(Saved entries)
--- START ---
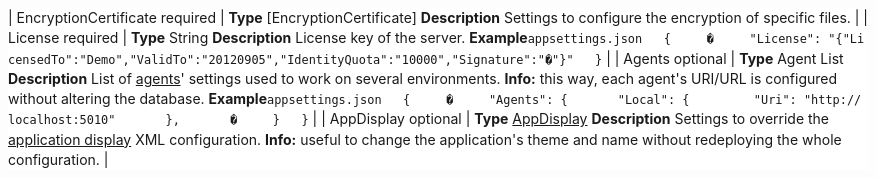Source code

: | EncryptionCertificate required                               | **Type** [EncryptionCertificate] **Description** Settings to configure the encryption of specific files.                                                                                                                                                                                                                                                                                                                                                                                                                                                                                                                                                                                                                                                                                                                                                                                                                                                                                                                                                                                                                                                                                                                                                                                                 |
| License required                                             | **Type** String **Description** License key of the server. **Example**`appsettings.json   {     �     "License": "{"LicensedTo":"Demo","ValidTo":"20120905","IdentityQuota":"10000","Signature":"�"}"   }`                                                                                                                                                                                                                                                                                                                                                                                                                                                                                                                                                                                                                                                                                                                                                                                                                                                                                                                                                                                                                                                                                               |
| Agents optional                                              | **Type** Agent List **Description** List of [agents](/docs/identitymanager/6.1/core-concepts/architecture/index.md)' settings used to work on several environments. **Info:** this way, each agent's URI/URL is configured without altering the database. **Example**`appsettings.json   {     �     "Agents": {       "Local": {         "Uri": "http://localhost:5010"       },       �     }   }`                                                                                                                                                                                                                                                                                                                                                                                                                                                                                                                                                                                                                                                                                                                                                                                                                                                                                                     |
| AppDisplay optional                                          | **Type** [AppDisplay](#appdisplay) **Description** Settings to override the [application display](/docs/identitymanager/6.1/configuration-reference/xml-configuration/index.md) XML configuration. **Info:** useful to change the application's theme and name without redeploying the whole configuration.                                                                                                                                                                                                                                                                                                                                                                                                                                                                                                                                                                                                                                                                                                                                                                                                                                                                                                                                                                                              |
--- END ---
**YOUR GOAL:** Copy every record exactly; no pictures.

**SOLUTION TO THIS PROBLEM:**
Source code

: | EncryptionCertificate required                               | **Type** [EncryptionCertificate] **Description** Settings to configure the encryption of specific files.                                                                                                                                                                                                                                                                                                                                                                                                                                                                                                                                                                                                                                                                                                                                                                                                                                                                                                                                                                                                                                                                                                                                                                                                 |
| License required                                             | **Type** String **Description** License key of the server. **Example**`appsettings.json   {     �     "License": "{"LicensedTo":"Demo","ValidTo":"20120905","IdentityQuota":"10000","Signature":"�"}"   }`                                                                                                                                                                                                                                                                                                                                                                                                                                                                                                                                                                                                                                                                                                                                                                                                                                                                                                                                                                                                                                                                                               |
| Agents optional                                              | **Type** Agent List **Description** List of [agents](/docs/identitymanager/6.1/core-concepts/architecture/index.md)' settings used to work on several environments. **Info:** this way, each agent's URI/URL is configured without altering the database. **Example**`appsettings.json   {     �     "Agents": {       "Local": {         "Uri": "http://localhost:5010"       },       �     }   }`                                                                                                                                                                                                                                                                                                                                                                                                                                                                                                                                                                                                                                                                                                                                                                                                                                                                                                     |
| AppDisplay optional                                          | **Type** [AppDisplay](#appdisplay) **Description** Settings to override the [application display](/docs/identitymanager/6.1/configuration-reference/xml-configuration/index.md) XML configuration. **Info:** useful to change the application's theme and name without redeploying the whole configuration.                                                                                                                                                                                                                                                                                                                                                                                                                                                                                                                                                                                                                                                                                                                                                                                                                                                                                                                                                                                              |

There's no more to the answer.